The Wilson Era

Marty Wilson has spent only months at the top of Pepperdine’s basketball program, but he’s not exactly the new kid on the block.

October 25, 2011  | 3 min read

A college athletics coach must possess the spirit of a cheerleader, the stamina of a drill sergeant, and the guile of a salesman. The winning combination of these has led Marty Wilson (’89) to the top as the new head coach of the Waves men’s basketball team.

Over the last 25 years, Wilson has compiled an impressive record in Malibu as a student-athlete, assistant coach, and, for the past three seasons, associate head coach. Buoyed by his passion for Pepperdine, dedication to excellence, and commitment to cultivating a new crop of star athletes, Wilson stands behind his product: a solid, talented basketball team with a whole lot of heart and drive to succeed both on and off the court—and everyone is buying in.

What first drew you to Pepperdine as a young student-athlete?

I came to the team camp at Pepperdine the summers before my junior and senior years of high school. That was my first time on campus and I fell in love with it. As a basketball program, Pepperdine was at a very high level with very good players. I knew I was going to have to compete to play initially, but it made me better and tougher.

How does it feel to be the head coach of a team you used to play on?

It’s been awkward, especially when I first came back as an assistant in 2007 because I didn’t expect to ever return. But when the opportunity presented itself, and coach Asbury [who retired after the 2010-11 season] got the OK to have me succeed him, it was a no-brainer for me.

What does the future of Waves basketball look like?

We are in the process of changing the culture of our program. We can’t just say we want to win, and then go out and win. There are 340 other teams that want the same thing. So we focus on the process of whole development: on the floor, in the classroom, in the community; and trying to put 12 to 15 individual kids, mindsets, and goals aside and try to focus on one, which is the team. The main vision is just building something that everyone associated with Pepperdine can be proud of.

You’re often heard saying “Both Feet In.” What does this phrase mean to you?

It’s a motto. Obviously, every guy wants to get in the NBA. They have to understand that they have to buy into everything we’re teaching. They can’t complain about being at an early morning practice. That’s what we have to do to be successful. It’s a conscious effort that says, “I’m in.” Whatever we have to do, we have both feet in.

Who is your coaching hero?

Former Pepperdine coaches Harrick and Asbury, who gave me the opportunity to earn a degree.

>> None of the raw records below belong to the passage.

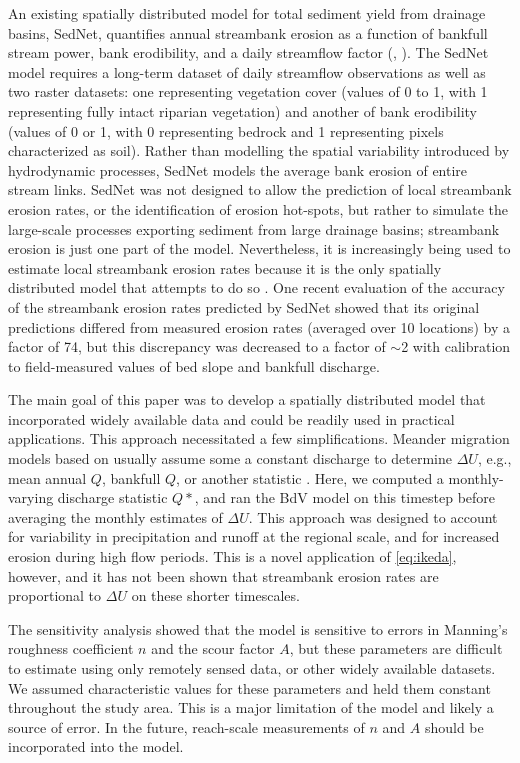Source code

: \documentclass[preprint, review, authoryear, 12pt]{elsarticle}
\begin{document}
An existing spatially distributed model for total sediment yield from drainage basins, SedNet, quantifies annual streambank erosion as a function of bankfull stream power, bank erodibility, and a daily streamflow factor (\citealp{Wilkinson2009}, \citeyear{Wilkinson2014}). The SedNet model requires a long-term dataset of daily streamflow observations as well as two raster datasets: one representing vegetation cover (values of 0 to 1, with 1 representing fully intact riparian vegetation) and another of bank erodibility (values of 0 or 1, with 0 representing bedrock and 1 representing pixels characterized as soil). Rather than modelling the spatial variability introduced by hydrodynamic processes, SedNet models the average bank erosion of entire stream links. SedNet was not designed to allow the prediction of local streambank erosion rates, or the identification of erosion hot-spots, but rather to simulate the large-scale processes exporting sediment from large drainage basins; streambank erosion is just one part of the model. Nevertheless, it is increasingly being used to estimate local streambank erosion rates because it is the only spatially distributed model that attempts to do so \citep{Bartley2008}. One recent evaluation of the accuracy of the streambank erosion rates predicted by SedNet showed that its original predictions differed from measured erosion rates (averaged over 10 locations) by a factor of 74, but this discrepancy was decreased to a factor of $\sim$2 with calibration to field-measured values of bed slope and bankfull discharge.

The main goal of this paper was to develop a spatially distributed model that incorporated widely available data and could be readily used in practical applications. This approach necessitated a few simplifications. Meander migration models based on  usually assume some a constant discharge to determine $\Delta U$, e.g., mean annual $Q$, bankfull $Q$, or another statistic \citep{Camporeale2010}. Here, we computed a monthly-varying discharge statistic $Q*$, and ran the BdV model on this timestep before averaging the monthly estimates of $\Delta U$. This approach was designed to account for variability in precipitation and runoff at the regional scale, and for increased erosion during high flow periods. This is a novel application of \cref{eq:ikeda}, however, and it has not been shown that streambank erosion rates are proportional to $\Delta U$ on these shorter timescales.

The sensitivity analysis showed that the model is sensitive to errors in Manning's roughness coefficient $n$ and the scour factor $A$, but these parameters are difficult to estimate using only remotely sensed data, or other widely available datasets. We assumed characteristic values for these parameters and held them constant throughout the study area. This is a major limitation of the model and likely a source of error. In the future, reach-scale measurements of $n$ and $A$ should be incorporated into the model.
\end{document}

I was the first one in my family to go to college and the first one to graduate. Another is my high school coach, Bob Hawking. Also, all of the other guys I’ve worked for who have given me something thathas prepared me to be in the seat that I’m in now.

During your time as interim head coach, Pepperdine famously defeated Santa Clara—led by two-time NBA MVP Steve Nash—in 1995–96. What has been the highlight of your basketball career at Pepperdine?

As a player, when we won the WCC championships (then WCAC) my freshman and sophomore years. We had the opportunity to beat Santa Clara twice on the road when they were sitting at the top of the conference. I remember telling the guys that we want to have their crowd leave the gym with their heads down. We had the pleasure of seeing that.

When I was coaching, the highlight has been winning back-to-back conference championships, then going back-to-back in NCAA tournaments.

What are some of the challenges of being a head coach?

Hiring a staff. No matter how great you think you are as a head coach, you’re not good without a great staff. Another challenge is that I have to make decisions now instead of suggestions as an assistant. I have to make those decisions that I believe are best for the players. My goal is to paint the big picture for them.

What is the Marty Wilson Basketball Camp?

We have two different camps: one for little kids, where we teach them life through the fundamentals of basketball, and one for high school-aged kids, which is a one-day, high-intensity camp to teach them some of the things we’re doing at this level. We can impact the kids in a positive way. They step on campus with us, see the University, and learn more about it to hopefully give them motivation.

Is there a possibility of professional coaching in your future?

I would never say never, but after hearing some of the horror stories about it, that lifestyle doesn’t fit me. I would have a tough time being around some of the things some of those guys are doing and not saying something about it. College basketball, for me, is the perfect level.